有人带起了头,斟了一杯玉冰烧道:“敬亲兄弟!”
接着翟思思便听到了接二连三开酒瓶的声音,每个人满满当当地斟上了一杯玉冰烧,激情愤慨地说:“敬亲兄弟!”
靳乔衍也不例外,但没有他们那么激动,从容地斟了一杯玉冰烧,丹凤眼微抬,瞥着起头的强子。
众人端起酒杯,翟思思瞥着自个儿空空的杯子,没有犹豫,端起靳乔衍适才拿过的酒瓶,正欲斟满,一只宽大的手掌覆盖在杯口处。
她疑惑地看向靳乔衍,后者淡淡地说:“人说的是敬亲兄弟,战友。”
她一女人瞎掺和什么?一天天的一口闷烈酒,生怕别人不知道她酒量好?不晓得什么叫老猫烧须吗?还真跟个第一次喝酒的人不知天高地厚似的,想喝就喝,也不怕醉?
翟思思抬起他的手腕,将酒杯挪开,继续往里倒酒说:“那我还是亲兄弟的老婆,怎么着也算得上半个军嫂,不喝是不是说不过去?”
端起酒杯,她双眼炯亮:“况且,有你在,喝醉也无妨,气氛这么好,我总不能坏了氛围。

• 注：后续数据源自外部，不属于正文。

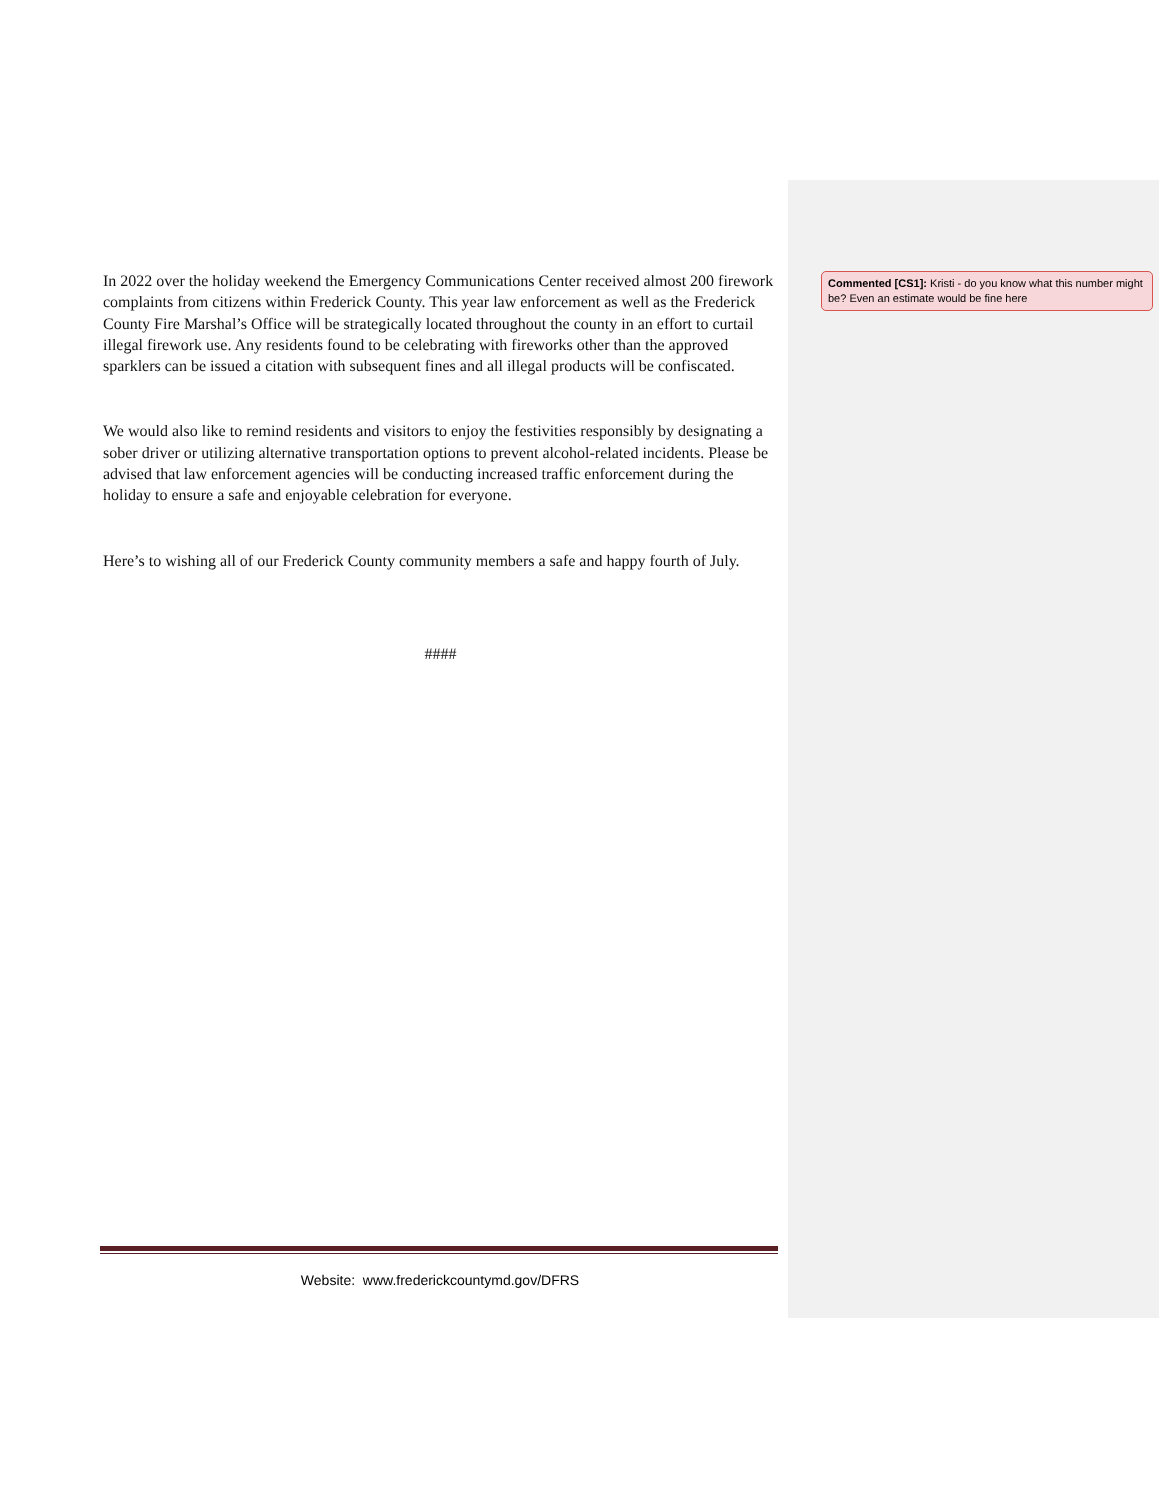In 2022 over the holiday weekend the Emergency Communications Center received almost 200 firework complaints from citizens within Frederick County. This year law enforcement as well as the Frederick County Fire Marshal’s Office will be strategically located throughout the county in an effort to curtail illegal firework use. Any residents found to be celebrating with fireworks other than the approved sparklers can be issued a citation with subsequent fines and all illegal products will be confiscated.
We would also like to remind residents and visitors to enjoy the festivities responsibly by designating a sober driver or utilizing alternative transportation options to prevent alcohol-related incidents. Please be advised that law enforcement agencies will be conducting increased traffic enforcement during the holiday to ensure a safe and enjoyable celebration for everyone.
Here’s to wishing all of our Frederick County community members a safe and happy fourth of July.
####
Commented [CS1]: Kristi - do you know what this number might be? Even an estimate would be fine here
Website: www.frederickcountymd.gov/DFRS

”
靳乔衍目光锐利地瞥着她。
前一句亲兄弟的老婆,军嫂倒是说得讨喜,但后半句什么叫他在喝醉也无妨?
是太信任他,还是不把他当个男的看待?这也得亏是他,要是换做和别的男人在一块,也这么喝,她是不是要上天?
一个女人,一点忧患意识也没有?
翟思思倒没他想得多,她只是相信靳乔衍的为人,不会做趁虚而入这种事,要真有这样的想法,早在刚和徐彬立分开、搬进靳家的时候,就对她上下其手了。
她对他放心得很。
费腾看靳乔衍处处要翟思思按照他的想法行事,忍不住插了句:“衍哥,大嫂说得对,这不是有你在嘛,况且大嫂酒量这么好,咱们倒了她也不会倒啊!”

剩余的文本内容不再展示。